### Exercise directions
Copy all the data exactly, except the pictures.

### Exercise inputs
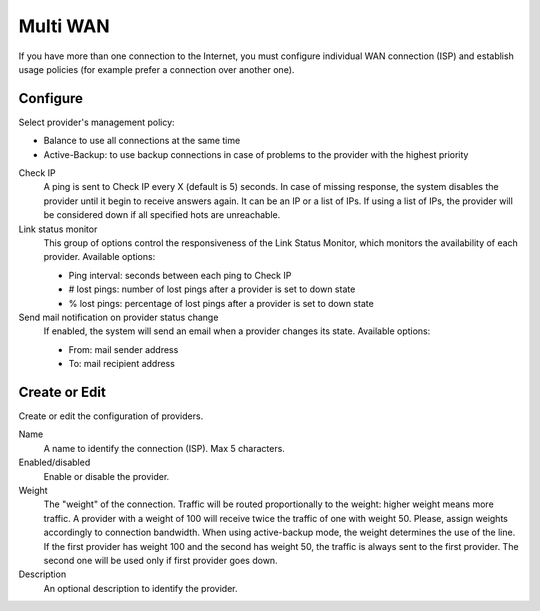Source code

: =========
Multi WAN
=========

If you have more than one connection to the Internet, 
you must configure individual WAN connection
(ISP) and establish usage policies (for example prefer a connection over another one).


Configure
=========

Select provider's management policy: 

* Balance to use all connections at the same time
* Active-Backup: to use backup connections in case of problems to the provider with the highest priority

Check IP 
     A ping is sent to Check IP every X (default is 5) seconds. 
     In case of missing response, the system disables the provider until it begin to receive answers again.
     It can be an IP or a list of IPs.
     If using a list of IPs, the provider will be considered down if all specified hots are unreachable.

Link status monitor
     This group of options control the responsiveness of the Link Status Monitor, which monitors
     the availability of each provider.
     Available options:

     * Ping interval: seconds between each ping to Check IP
     * # lost pings: number of lost pings after a provider is set to down state
     * % lost pings: percentage of lost pings after a provider is set to down state

Send mail notification on provider status change 
     If enabled, the system will send an email when a provider changes its state.
     Available options:

     * From: mail sender address
     * To: mail recipient address


Create or Edit
==============

Create or edit the configuration of providers. 

Name 
     A name to identify the connection (ISP). Max 5 characters. 

Enabled/disabled 
     Enable or disable the provider.

Weight 
     The "weight" of the connection. 
     Traffic will be routed proportionally to the weight: higher weight means more traffic.
     A provider with a weight of 100 will receive twice the traffic of one with weight 50. 
     Please, assign weights accordingly to connection bandwidth.
     When using active-backup mode, the weight determines the use of the line. 
     If the first provider has weight 100 and the second has weight 50,
     the traffic is always sent to the first provider. The second one will be used only if first provider goes down.

Description 
     An optional description to identify the provider. 


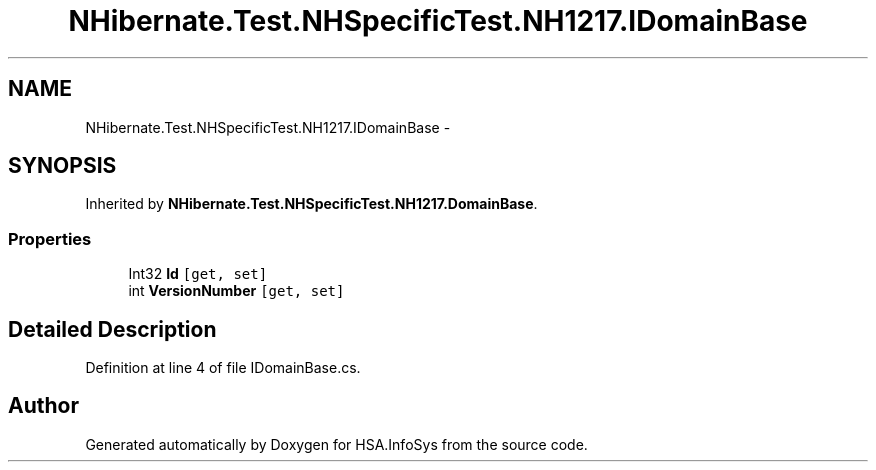 .TH "NHibernate.Test.NHSpecificTest.NH1217.IDomainBase" 3 "Fri Jul 5 2013" "Version 1.0" "HSA.InfoSys" \" -*- nroff -*-
.ad l
.nh
.SH NAME
NHibernate.Test.NHSpecificTest.NH1217.IDomainBase \- 
.SH SYNOPSIS
.br
.PP
.PP
Inherited by \fBNHibernate\&.Test\&.NHSpecificTest\&.NH1217\&.DomainBase\fP\&.
.SS "Properties"

.in +1c
.ti -1c
.RI "Int32 \fBId\fP\fC [get, set]\fP"
.br
.ti -1c
.RI "int \fBVersionNumber\fP\fC [get, set]\fP"
.br
.in -1c
.SH "Detailed Description"
.PP 
Definition at line 4 of file IDomainBase\&.cs\&.

.SH "Author"
.PP 
Generated automatically by Doxygen for HSA\&.InfoSys from the source code\&.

### Exercise solution
Source code

: =========
Multi WAN
=========

If you have more than one connection to the Internet, 
you must configure individual WAN connection
(ISP) and establish usage policies (for example prefer a connection over another one).


Configure
=========

Select provider's management policy: 

* Balance to use all connections at the same time
* Active-Backup: to use backup connections in case of problems to the provider with the highest priority

Check IP 
     A ping is sent to Check IP every X (default is 5) seconds. 
     In case of missing response, the system disables the provider until it begin to receive answers again.
     It can be an IP or a list of IPs.
     If using a list of IPs, the provider will be considered down if all specified hots are unreachable.

Link status monitor
     This group of options control the responsiveness of the Link Status Monitor, which monitors
     the availability of each provider.
     Available options:

     * Ping interval: seconds between each ping to Check IP
     * # lost pings: number of lost pings after a provider is set to down state
     * % lost pings: percentage of lost pings after a provider is set to down state

Send mail notification on provider status change 
     If enabled, the system will send an email when a provider changes its state.
     Available options:

     * From: mail sender address
     * To: mail recipient address


Create or Edit
==============

Create or edit the configuration of providers. 

Name 
     A name to identify the connection (ISP). Max 5 characters. 

Enabled/disabled 
     Enable or disable the provider.

Weight 
     The "weight" of the connection. 
     Traffic will be routed proportionally to the weight: higher weight means more traffic.
     A provider with a weight of 100 will receive twice the traffic of one with weight 50. 
     Please, assign weights accordingly to connection bandwidth.
     When using active-backup mode, the weight determines the use of the line. 
     If the first provider has weight 100 and the second has weight 50,
     the traffic is always sent to the first provider. The second one will be used only if first provider goes down.

Description 
     An optional description to identify the provider. 


 .TH "NHibernate.Test.NHSpecificTest.NH1217.IDomainBase" 3 "Fri Jul 5 2013" "Version 1.0" "HSA.InfoSys" \" -*- nroff -*-
.ad l
.nh
.SH NAME
NHibernate.Test.NHSpecificTest.NH1217.IDomainBase \- 
.SH SYNOPSIS
.br
.PP
.PP
Inherited by \fBNHibernate\&.Test\&.NHSpecificTest\&.NH1217\&.DomainBase\fP\&.
.SS "Properties"

.in +1c
.ti -1c
.RI "Int32 \fBId\fP\fC [get, set]\fP"
.br
.ti -1c
.RI "int \fBVersionNumber\fP\fC [get, set]\fP"
.br
.in -1c
.SH "Detailed Description"
.PP 
Definition at line 4 of file IDomainBase\&.cs\&.

.SH "Author"
.PP 
Generated automatically by Doxygen for HSA\&.InfoSys from the source code\&.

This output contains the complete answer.